Tweed-New Haven chief Tim Larson vowed to contest the federal government’s decision to close his airport’s air traffic control tower due to automatic budget cuts.
Larson was notified late Tuesday that the Federal Aviation Administration (FAA) plans to yank funding from Tweed’s air traffic control tower.
The move would threaten the airport’s long-term viability; it’s not clear if Tweed would have to close. The cuts come due to the federal “sequester,” automatic budget cuts forced by a failure of Democrats and Republicans in Washington to hatch a budget deal.
The FAA plans to close the tower on April 7, according to U.S. Sen. Dick Blumenthal.
Tweed’s fate has been up in the air since two weeks ago, when the airport learned it may lose its air traffic control tower. Airport Director Tim Larson said losing the tower wouldn’t immediately force the airport to close, but it would threaten the airport’s viability if the sole commercial airline, US Airways, chooses to stop serving the airport. US Airways currently runs four round-trip flights to Philadelphia from Tweed every day. Airline officials could not be reached for comment Wednesday; nor could Larson.
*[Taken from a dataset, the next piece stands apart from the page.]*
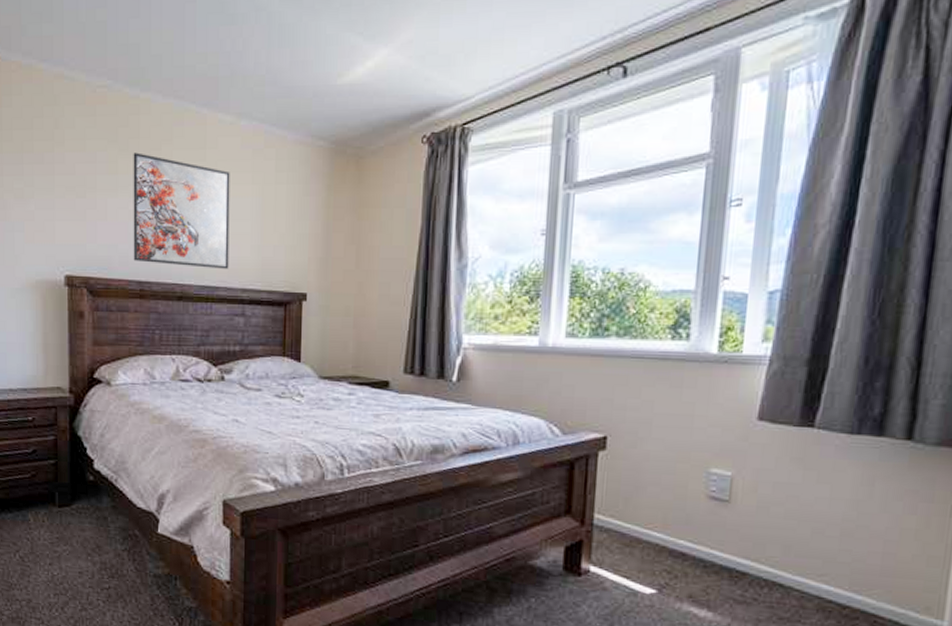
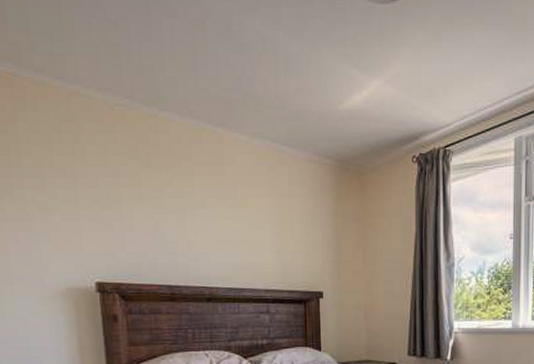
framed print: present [133,152,230,270] -> none [155,167,252,273]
Larson said Tweed plans to appeal the decision. He said he does not know whether US Airways will pull out from the airport, nor whether Tweed would have to close. He plans to meet Thursday with US Airways and all other airport vendors to come up with a strategy to save the airport’s tower.
“We think we have a tremendous case for national security interest and volume,” Larson said.
He noted that Tweed does a lot of business with the FBI, which has an office in New Haven. Yale-New Haven Hospital, which uses the airport for medical flights, is a “huge proponent of the airport,” he added. If the tower closes, there would lots of medical flights that would have to be diverted, he said.
US Airways lifts 40,000 people into the air per year, according to Larson. In addition to the commercial flights, smaller, chartered planes make 75,000 departures per year.
“There are tons of other airports that are not our size and have smaller volumes,” Larson said.
Mayor John DeStefano said he learned of the tower’s slated closure Tuesday. He said he could not predict what it means for the airport’s fate: “We’re exploring what this is going to practically mean now.”
Local and statewide Democratic politicians have blasted Republicans in Washington for failing to come up with a solution to avoid the cuts.
Blumenthal said the FAA notified his office Wednesday that it plans to stop funding air traffic control towers at Connecticut’s six small airports—Sikorsky Memorial, Danbury Municipal, Groton-New London, Hartford-Brainard, Tweed-New Haven and Waterbury-Oxford—on April 7, because of the sequester.
He said he and the Connecticut delegation plan to “urge” the federal Department of Transportation to reverse the decision and keep Tweed open. Closing the air traffic control tower will “curtail or eliminate” commercial air traffic from Tweed, he predicted.
“We’ll make use of any possible avenue of redress or relief” to save Tweed, he said. In addition to the 120 people directly employed by Tweed, “hundreds if not thousands of good jobs” would be at risk as “a result of the ripple effect that Tweed’s closing would cause.”
Tweed has “enormous prospects for growth in commercial traffic, which would be largely eviscerated” by the loss of the air traffic control tower, Blumenthal argued. He called the cut “another example of the very preventable and unnecessary harmful effect of this slashing-across-the-board spending cuts.”
Blumenthal said he plans to work with a bipartisan coalition seeking to end the sequester. In the short-term, he will be asking “why Tweed?” He said preserving Tweed’s commercial flights is important; other small airports offer no commercial flights.
The FAA declined to confirm that it has made a final decision to close Tweed’s tower. In a speech delivered Wednesday, FAA Administrator Michael Huerta said “we are contemplating the closure” of “a large number of the 238 air traffic control towers that have fewer than 150,000 total flight operations,” and fewer than 10,000 commercial flight operations per year. That list includes Tweed and the five other Connecticut airports listed above; it does not include Bradley International Airport.
In a joint statement Wednesday afternoon, Connecticut’s delegation to Washington blasted the cuts.
“This move, which is entirely preventable, will have a direct impact on the residents employed by these airports who could lose their jobs, the local economies that rely on these facilities and the safety of our airports,” the delegation wrote. “We will continue our efforts to reverse the sequester and work toward a bipartisan compromise that will avoid these arbitrary across-the-board cuts that threaten to cause job losses in industries throughout the Connecticut economy.”